4. Future perspectives and goals
While the agreement between observations and the reconstructions is strikingly similar, the retrieval of particle properties from radar Doppler spectra is ill-posed and the retrieved properties might not be correct even though their forward simulations look promising. Therefore, the retrieval needs to be validated with e.g. in-situ measurements. Such observations are not available for the TRIPEx-pol campaign. We are currently looking into data collected during the BAECC campaign (Petäjä et al. 2016), which provides triple-frequency Doppler spectra alongside in-situ observations of ice particles close to the ground. Further, in a next step, the added value a third frequency provides for retrieving particle properties will be tested. Also, the best combinations of two frequencies (e.g. X-,W-band vs. Ka-,W-band vs. X-, Ka-Band) will be tested to provide a recommendation of dual-frequency setups if only two frequencies are feasible. In the far future, the possibility to move from a fixed description of the PSD (i.e. through assuming a gamma distribution) towards a binned PSD might be explored, to improve the retrieval in cases of multi-modal spectra.
References:
- Billault-Roux, A. C., Ghiggi, G., Jaffeux, L., Martini, A., Viltard, N., and A. Berne, 2023: Dual-frequency spectral radar retrieval of snowfall microphysics: a physics-driven deep-learning approach. Atmospheric Measurement Techniques, 16(4), 911-940.

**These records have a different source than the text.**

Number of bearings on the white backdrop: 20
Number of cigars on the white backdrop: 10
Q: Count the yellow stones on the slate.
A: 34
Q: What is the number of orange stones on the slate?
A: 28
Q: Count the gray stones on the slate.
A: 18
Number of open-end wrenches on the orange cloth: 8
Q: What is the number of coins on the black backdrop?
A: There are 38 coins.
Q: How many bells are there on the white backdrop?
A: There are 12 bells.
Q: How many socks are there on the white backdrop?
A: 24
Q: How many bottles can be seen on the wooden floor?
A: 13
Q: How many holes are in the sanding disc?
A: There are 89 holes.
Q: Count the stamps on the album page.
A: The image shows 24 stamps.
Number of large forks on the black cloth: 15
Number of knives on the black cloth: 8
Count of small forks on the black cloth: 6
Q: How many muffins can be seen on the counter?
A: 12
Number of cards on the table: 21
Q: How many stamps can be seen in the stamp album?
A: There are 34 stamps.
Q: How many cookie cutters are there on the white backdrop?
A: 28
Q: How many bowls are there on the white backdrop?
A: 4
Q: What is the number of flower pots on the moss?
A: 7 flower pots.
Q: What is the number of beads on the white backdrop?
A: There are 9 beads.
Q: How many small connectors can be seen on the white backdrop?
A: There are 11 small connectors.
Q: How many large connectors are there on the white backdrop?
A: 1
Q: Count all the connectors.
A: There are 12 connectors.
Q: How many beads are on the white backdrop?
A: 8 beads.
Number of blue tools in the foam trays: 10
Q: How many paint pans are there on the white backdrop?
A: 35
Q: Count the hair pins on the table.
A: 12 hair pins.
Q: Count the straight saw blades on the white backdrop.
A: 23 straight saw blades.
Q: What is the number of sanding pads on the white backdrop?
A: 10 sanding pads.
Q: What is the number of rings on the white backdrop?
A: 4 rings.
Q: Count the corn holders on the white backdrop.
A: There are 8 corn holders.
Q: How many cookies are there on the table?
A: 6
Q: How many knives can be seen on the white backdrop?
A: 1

- Garrett, T. J., Fallgatter, C., Shkurko, K., and D. Howlett, 2012: Fallspeed measurement and high-resolution multi-angle photography of hydrometeors in freefall. Atmospheric Measurement Techniques Discussions, 5(4), 4827-4850.
- Hogan, R. J., Honeyager, R., Tyynelä, J., and S. Kneifel, 2017: Calculating the millimetre-wave scattering phase function of snowflakes using the self-similar Rayleigh–Gans Approximation. Quarterly Journal of the Royal Meteorological Society, 143(703), 834-844.
- Petäjä, T., O’Connor, E. J., Moisseev, D., Sinclair, V. A., Manninen, A. J., Väänänen, R., Lerber, A. v., Thornton, J. A., Nicoll, K., Petersen, W., Chandrasekar, V., Smith, J. N., Winkler, P. M., Krüger, O., Hakola, H., Timonen, H., Brus, D., Laurila, T., Asmi, E., Riekkola, M.-L., Mon, L., Massoli, P., Engelmann, R., Komppula, M., Wang, J., Kuang, C., Bäck, J., Virtanen, A., Levula, J., Ritsche, M., and N. Hickmon, 2016: BAECC: A field campaign to elucidate the impact of biogenic aerosols on clouds and climate. Bulletin of the American Meteorological Society, 97(10), 1909-1928.
- Von Terzi, L., Dias Neto, J., Ori, D., Myagkov, A., and S. Kneifel, 2022: Ice microphysical processes in the dendritic growth layer: a statistical analysis combining multi-frequency and polarimetric Doppler cloud radar observations. Atmospheric Chemistry and Physics, 22(17), 11795-11821.